The original question is
\[y' = \frac{1}{y^2lnx}\]\[y^2 dy = \frac{dx}{lnx}\]I supposed integrating both sides can give me the answer :/

- anonymous

Perhaps I'm in the wrong direction?!

- amistre64

it looks like any solution will have to run into a logramathic integral

- anonymous

What technique(s) is(are) required to solve this equation?

- amistre64

ones that i havent run into yet :/

- amistre64

you can try to develop a series poly for it, and see what that would bring you

- anonymous

:O I haven't learnt expanding the function!

- amistre64

what methods have you learnt?

- anonymous

separable, integrating factors, exact question, undetermined coefficients, variation of parameters, homogeneous equation...
Btw, I just ran around and grabbed the exercise, I think it's not in my textbook :/
http://ocw.mit.edu/courses/mathematics/18-03-differential-equations-spring-2010/readings/notes_exe/MIT18_03S10_1ex.pdf
1A-3a

- anonymous

*exact equation lol

- amistre64

y^2 y' = 0 when y'=0 or y^2=0; given y1=0 and y2=C
not sure of a wronskian would be useful here or not

- anonymous

Actually, how does Wronskian work.
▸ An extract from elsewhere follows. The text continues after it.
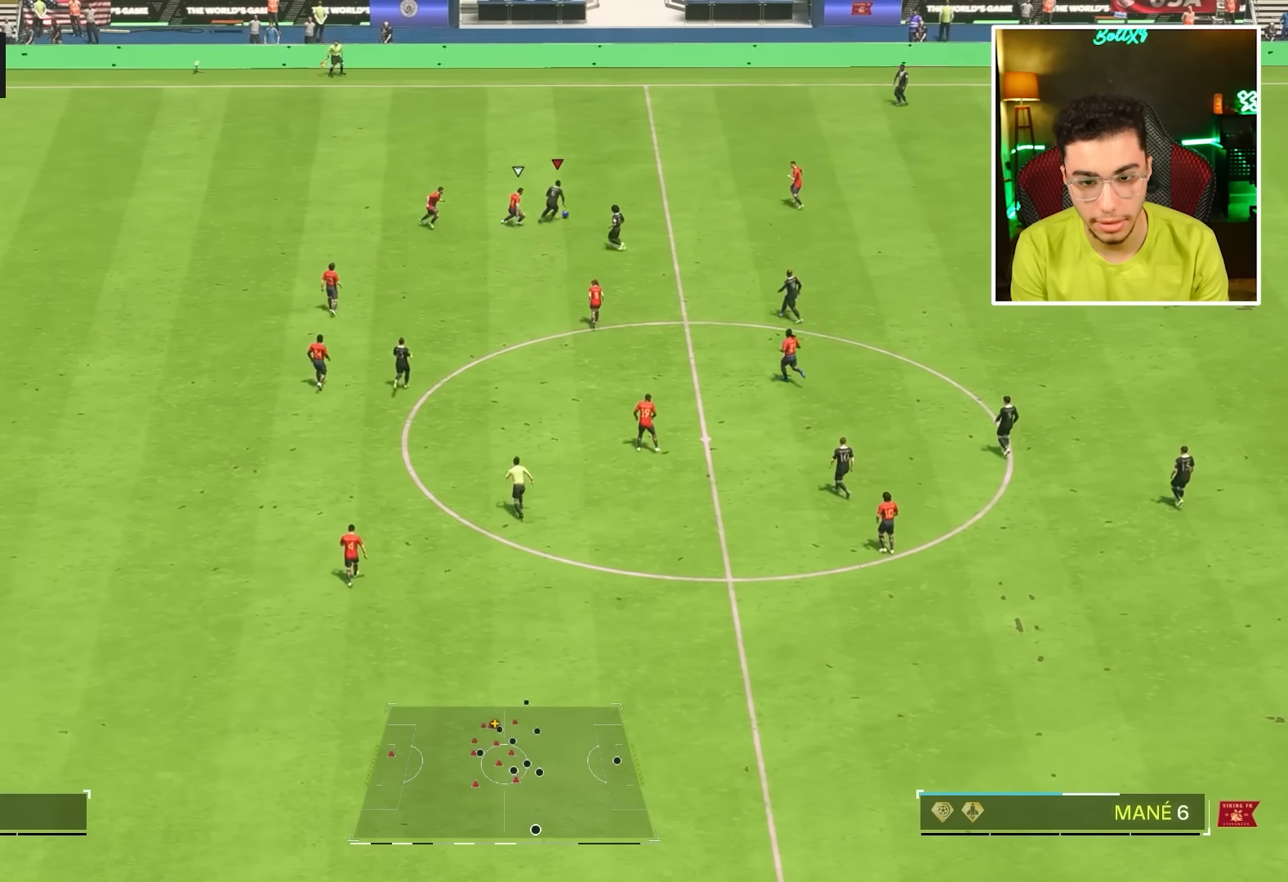
{"buttons": [], "left_stick": "up", "right_stick": "center", "events": [[217, "left_stick", "up-right"], [333, "left_stick", "up"]]}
I just know it can determine the linear dependency.. Then, nothing :/

- amistre64

the wronskian is the short version of the undetermined coeffs

- amistre64

Wx W Wy
f1 0 f2
f'1 g f'2
then its similar to the cross product
W = f1f'2 - f'1f2
Wx = -g f2
Wy = f1 g
and you integrate Wx/W and Wy/W

- amistre64

yeah, i dont see it being useful here tho

- anonymous

It...somehow... reminds me of Cramer's :/

- amistre64

it is, since the cramer is what you do at the end of the undetermined coeffs

- anonymous

Ahhhh.... Thanks for teaching something new though!!!

- anonymous

*teaching me something

- amistre64

yep, but as far as a solution to this goes; i got no idea. The wolf says we need a logartithmic integral which leads me to believe that this might be workable with a power series solution; but i dont think i can think thru it this late

- anonymous

Never mind, perhaps i should ask my teacher after the lesson today.
I have to go for lesson now. Once again, thanks for your help!!

- anonymous

Sorry for the very late reply. I asked my teacher some days ago and he said I wouldn't know how to do it. Even for some graduate student, they didn't know that too. And he didn't teach me how to do the integration....
Thanks for your time helping me out!!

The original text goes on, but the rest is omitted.